WHAT YOU NEED TO DO>
Every record must be restated exactly. Drop the images.

PROVIDED ENTRIES>
[Start of Attachment]

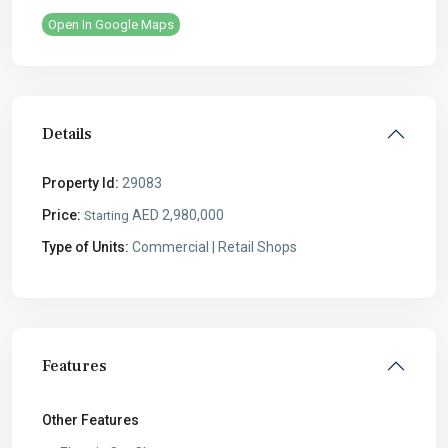
Open In Google Maps
Details
Property Id:
29083
Price:
AED 2,980,000
Starting
Type of Units:
Commercial | Retail Shops
Features
Other Features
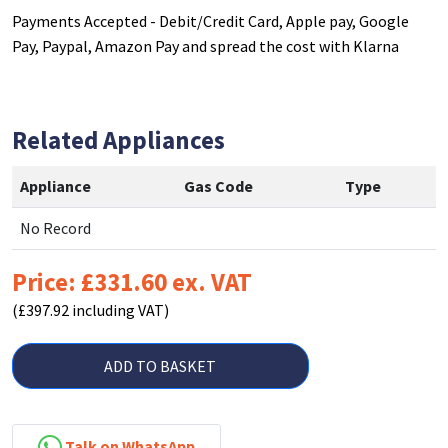
Payments Accepted - Debit/Credit Card, Apple pay, Google
Pay, Paypal, Amazon Pay and spread the cost with Klarna
Related Appliances
Appliance
Gas Code
Type
No Record
Price: £331.60 ex. VAT
(£397.92 including VAT)
ADD TO BASKET
Talk on WhatsApp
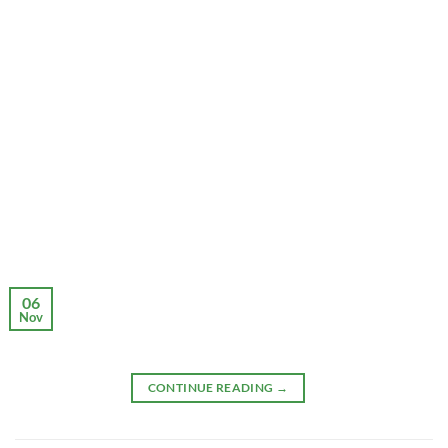
06
Nov
CONTINUE READING
→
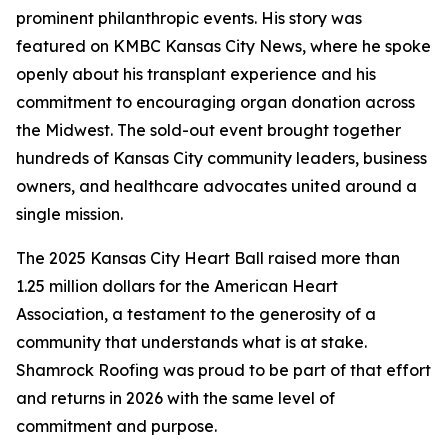
prominent philanthropic events. His story was
featured on KMBC Kansas City News, where he spoke
openly about his transplant experience and his
commitment to encouraging organ donation across
the Midwest. The sold-out event brought together
hundreds of Kansas City community leaders, business
owners, and healthcare advocates united around a
single mission.
The 2025 Kansas City Heart Ball raised more than
1.25 million dollars for the American Heart
Association, a testament to the generosity of a
community that understands what is at stake.
Shamrock Roofing was proud to be part of that effort
and returns in 2026 with the same level of
commitment and purpose.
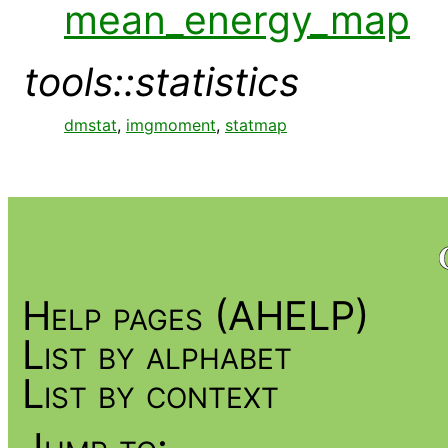
mean_energy_map
tools::statistics
dmstat
,
imgmoment
,
statmap
Help pages (AHELP)
List by alphabet
List by context
Jump to:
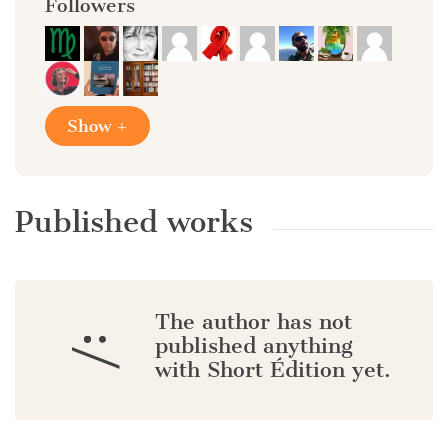
Followers
Show +
Published works
The author has not
:/
published anything
with Short Édition yet.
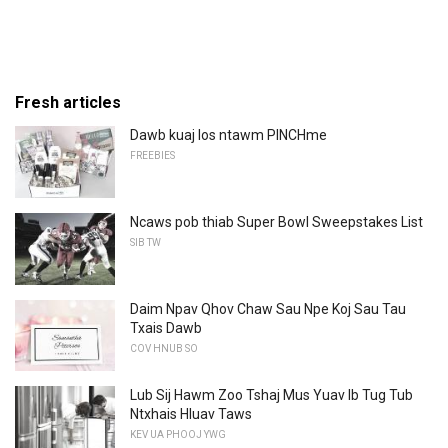
Fresh articles
Dawb kuaj los ntawm PINCHme
FREEBIES
Ncaws pob thiab Super Bowl Sweepstakes List
SIB TW
Daim Npav Qhov Chaw Sau Npe Koj Sau Tau
Txais Dawb
COV HNUB SO
Lub Sij Hawm Zoo Tshaj Mus Yuav Ib Tug Tub
Ntxhais Hluav Taws
KEV UA PHOOJ YWG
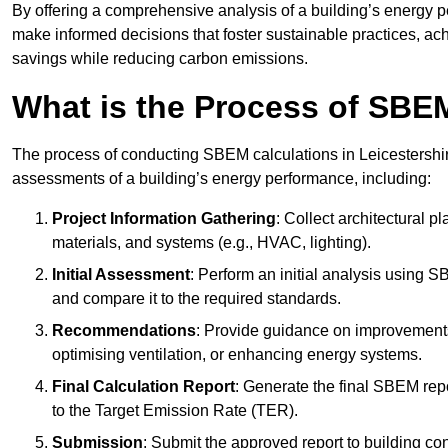
By offering a comprehensive analysis of a building’s energy 
make informed decisions that foster sustainable practices, ach
savings while reducing carbon emissions.
What is the Process of SBE
The process of conducting SBEM calculations in Leicestershire i
assessments of a building’s energy performance, including:
Project Information Gathering
: Collect architectural p
materials, and systems (e.g., HVAC, lighting).
Initial Assessment
: Perform an initial analysis using 
and compare it to the required standards.
Recommendations
: Provide guidance on improvements
optimising ventilation, or enhancing energy systems.
Final Calculation Report
: Generate the final SBEM rep
to the Target Emission Rate (TER).
Submission
: Submit the approved report to building co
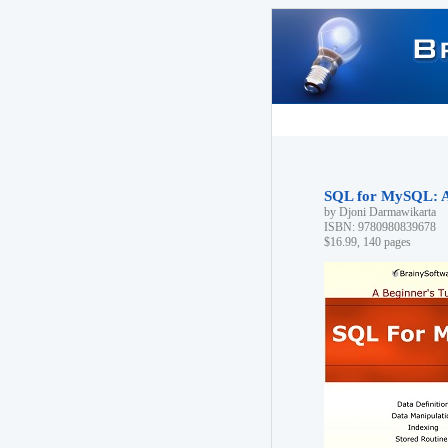
SQL for MySQL: A 
by Djoni Darmawikarta
ISBN: 9780980839678
$16.99, 140 pages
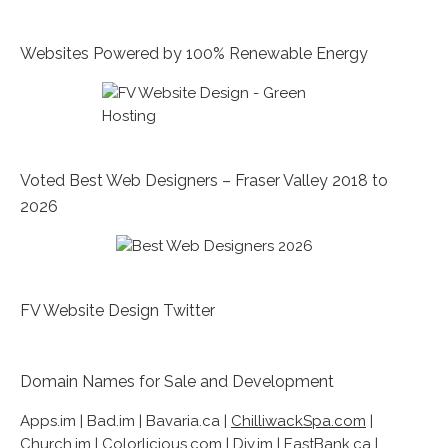
Websites Powered by 100% Renewable Energy
Voted Best Web Designers – Fraser Valley 2018 to
2026
FV Website Design Twitter
Domain Names for Sale and Development
Apps.im | Bad.im | Bavaria.ca |
ChilliwackSpa.com
|
Church.im | Colorlicious.com | Diy.im |
EastBank.ca
|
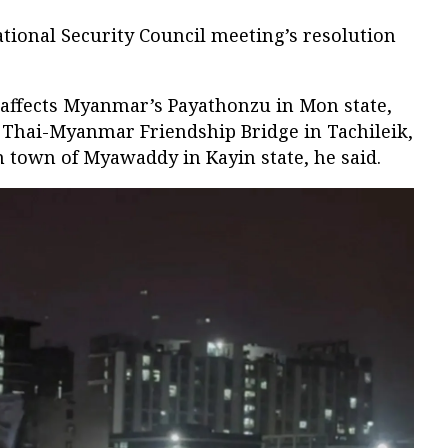
ational Security Council meeting’s resolution
. affects Myanmar’s Payathonzu in Mon state,
Thai-Myanmar Friendship Bridge in Tachileik,
n town of Myawaddy in Kayin state, he said.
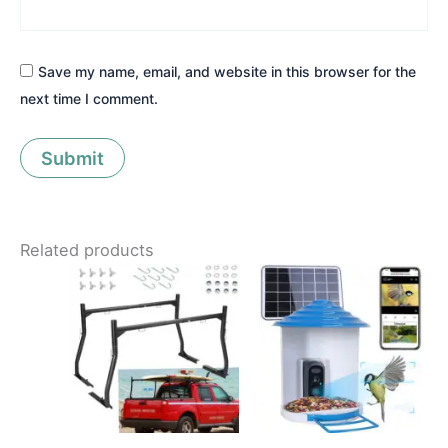
Save my name, email, and website in this browser for the
next time I comment.
Related products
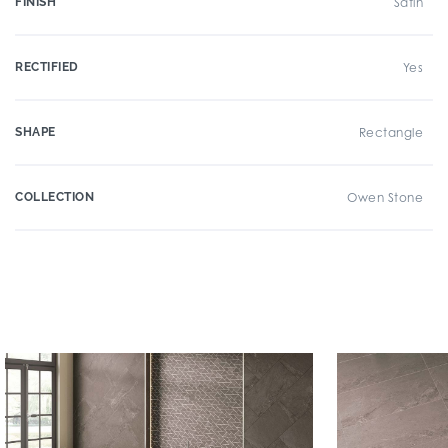
FINISH
Satin
RECTIFIED
Yes
SHAPE
Rectangle
COLLECTION
Owen Stone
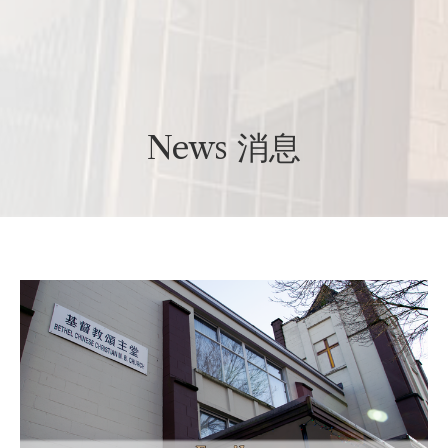
News 消息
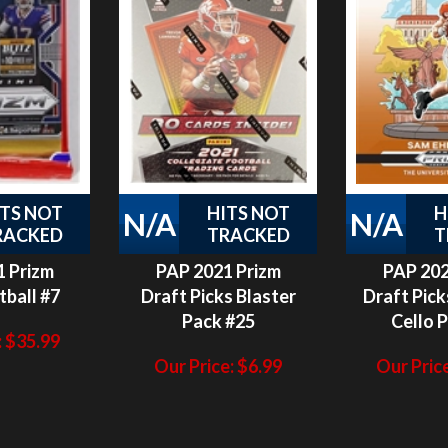
ITS NOT
HITS NOT
H
N/A
N/A
RACKED
TRACKED
T
 Prizm
PAP 2021 Prizm
PAP 202
tball #7
Draft Picks Blaster
Draft Pick
Pack #25
Cello 
:
$
35.99
Our Price:
$
6.99
Our Price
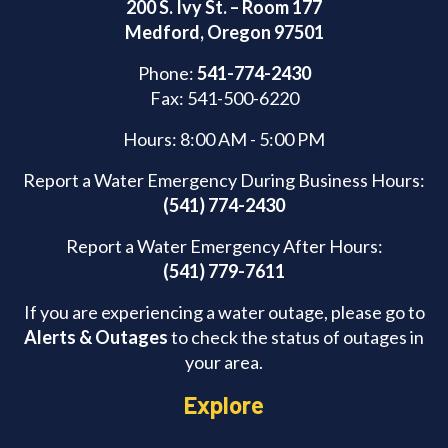
200 S. Ivy St. – Room 177
Medford, Oregon 97501
Phone:
541-774-2430
Fax: 541-500-6220
Hours: 8:00 AM - 5:00 PM
Report a Water Emergency During Business Hours:
(541) 774-2430
Report a Water Emergency After Hours:
(541) 779-7611
If you are experiencing a water outage, please go to
Alerts & Outages
to check the status of outages in
your area.
Explore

[End of Attachment]

SOLVED PROBLEM>
Open In Google Maps
Details
Property Id:
29083
Price:
AED 2,980,000
Starting
Type of Units:
Commercial | Retail Shops
Features
Other Features
Payments Accepted - Debit/Credit Card, Apple pay, Google
Pay, Paypal, Amazon Pay and spread the cost with Klarna
Related Appliances
Appliance
Gas Code
Type
No Record
Price: £331.60 ex. VAT
(£397.92 including VAT)
ADD TO BASKET
Talk on WhatsApp
06
Nov
CONTINUE READING
→
prominent philanthropic events. His story was
featured on KMBC Kansas City News, where he spoke
openly about his transplant experience and his
commitment to encouraging organ donation across
the Midwest. The sold-out event brought together
hundreds of Kansas City community leaders, business
owners, and healthcare advocates united around a
single mission.
The 2025 Kansas City Heart Ball raised more than
1.25 million dollars for the American Heart
Association, a testament to the generosity of a
community that understands what is at stake.
Shamrock Roofing was proud to be part of that effort
and returns in 2026 with the same level of
commitment and purpose.
mean_energy_map
tools::statistics
dmstat
,
imgmoment
,
statmap
Help pages (AHELP)
List by alphabet
List by context
Jump to:
Followers
Show +
Published works
The author has not
:/
published anything
with Short Édition yet.
Fresh articles
Dawb kuaj los ntawm PINCHme
FREEBIES
Ncaws pob thiab Super Bowl Sweepstakes List
SIB TW
Daim Npav Qhov Chaw Sau Npe Koj Sau Tau
Txais Dawb
COV HNUB SO
Lub Sij Hawm Zoo Tshaj Mus Yuav Ib Tug Tub
Ntxhais Hluav Taws
KEV UA PHOOJ YWG
By offering a comprehensive analysis of a building’s energy 
make informed decisions that foster sustainable practices, ach
savings while reducing carbon emissions.
What is the Process of SBE
The process of conducting SBEM calculations in Leicestershire i
assessments of a building’s energy performance, including:
Project Information Gathering
: Collect architectural p
materials, and systems (e.g., HVAC, lighting).
Initial Assessment
: Perform an initial analysis using 
and compare it to the required standards.
Recommendations
: Provide guidance on improvements
optimising ventilation, or enhancing energy systems.
Final Calculation Report
: Generate the final SBEM rep
to the Target Emission Rate (TER).
Submission
: Submit the approved report to building co
SQL for MySQL: A 
by Djoni Darmawikarta
ISBN: 9780980839678
$16.99, 140 pages
Websites Powered by 100% Renewable Energy
Voted Best Web Designers – Fraser Valley 2018 to
2026
FV Website Design Twitter
Domain Names for Sale and Development
Apps.im | Bad.im | Bavaria.ca |
ChilliwackSpa.com
|
Church.im | Colorlicious.com | Diy.im |
EastBank.ca
|
ational Security Council meeting’s resolution
. affects Myanmar’s Payathonzu in Mon state,
Thai-Myanmar Friendship Bridge in Tachileik,
n town of Myawaddy in Kayin state, he said.
Save my name, email, and website in this browser for the
next time I comment.
Related products
FINISH
Satin
RECTIFIED
Yes
SHAPE
Rectangle
COLLECTION
Owen Stone
News 消息
ITS NOT
HITS NOT
H
N/A
N/A
RACKED
TRACKED
T
 Prizm
PAP 2021 Prizm
PAP 202
tball #7
Draft Picks Blaster
Draft Pick
Pack #25
Cello 
:
$
35.99
Our Price:
$
6.99
Our Price
200 S. Ivy St. – Room 177
Medford, Oregon 97501
Phone:
541-774-2430
Fax: 541-500-6220
Hours: 8:00 AM - 5:00 PM
Report a Water Emergency During Business Hours:
(541) 774-2430
Report a Water Emergency After Hours:
(541) 779-7611
If you are experiencing a water outage, please go to
Alerts & Outages
to check the status of outages in
your area.
Explore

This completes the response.